_Excerpts from a dataset_

╔══

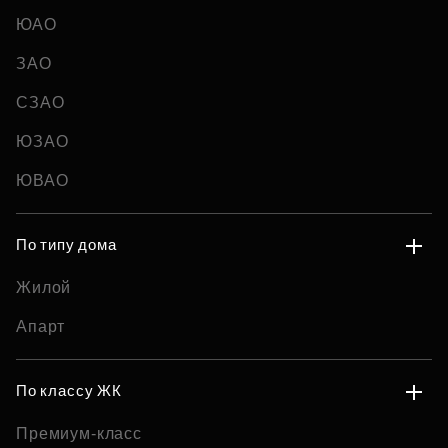
ЮАО
ЗАО
СЗАО
ЮЗАО
ЮВАО
По типу дома
Жилой
Апарт
По классу ЖК
Премиум-класс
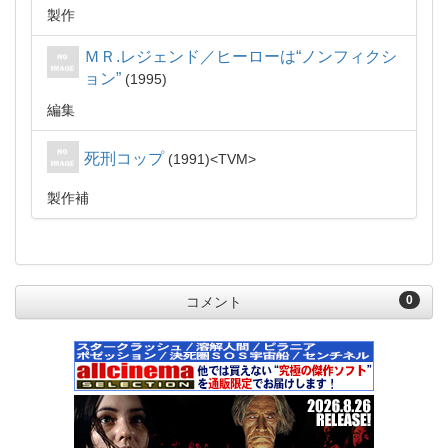
製作
ＭＲ.レジェンド／ヒーローは“ノンフィクシ
ョン”
1995
編集
死刑コップ
1991
TVM
製作補
0
コメント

╚══

Lay out the text lines from all the rows above as a JSON list of strings, with one string per line and blank lines skipped. Keep the pictures out of the answer.

_Task output_
[
  "ЮАО",
  "ЗАО",
  "СЗАО",
  "ЮЗАО",
  "ЮВАО",
  "По типу дома",
  "Жилой",
  "Апарт",
  "По классу ЖК",
  "Премиум-класс",
  "製作",
  "ＭＲ.レジェンド／ヒーローは“ノンフィクシ",
  "ョン”",
  "1995",
  "編集",
  "死刑コップ",
  "1991",
  "TVM",
  "製作補",
  "0",
  "コメント"
]